[Given data Boundary: Start]

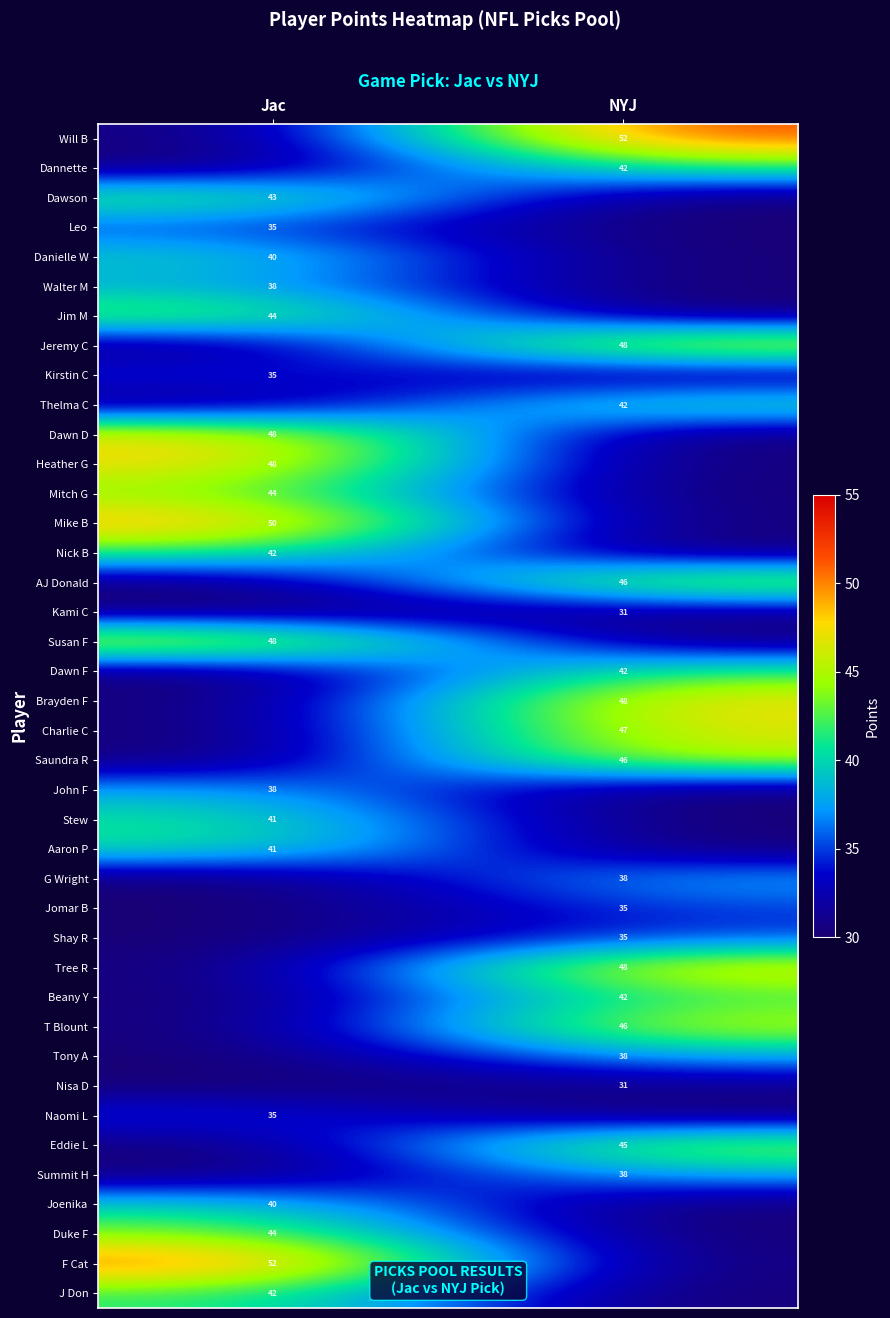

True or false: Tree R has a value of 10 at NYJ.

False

[Given data Boundary: End]
[Given data Boundary: Start]

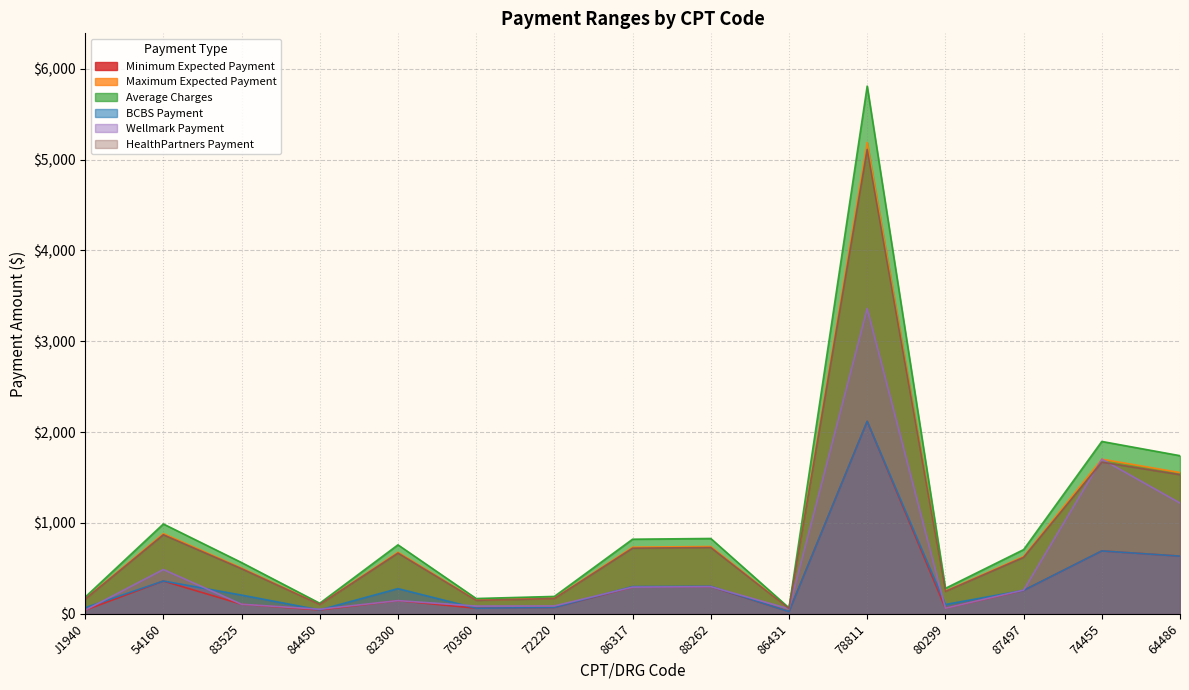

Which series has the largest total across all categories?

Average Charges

[Given data Boundary: End]
[Given data Boundary: Start]

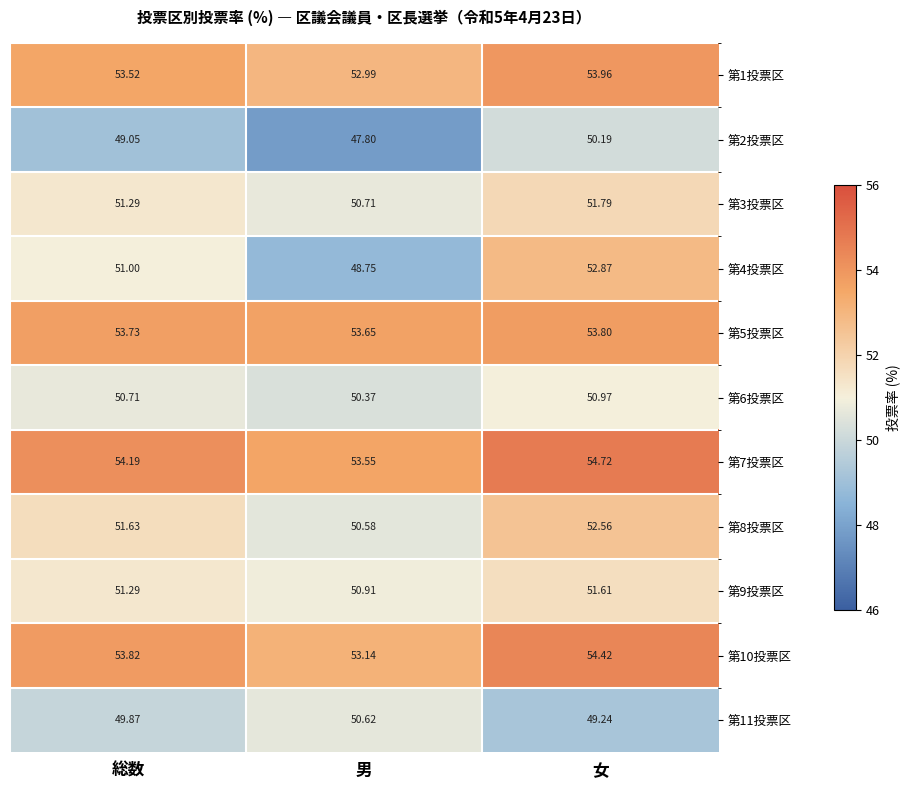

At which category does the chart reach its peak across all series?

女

[Given data Boundary: End]

Report every line of the material above that contains the string "across". Case counts.

Which series has the largest total across all categories?
At which category does the chart reach its peak across all series?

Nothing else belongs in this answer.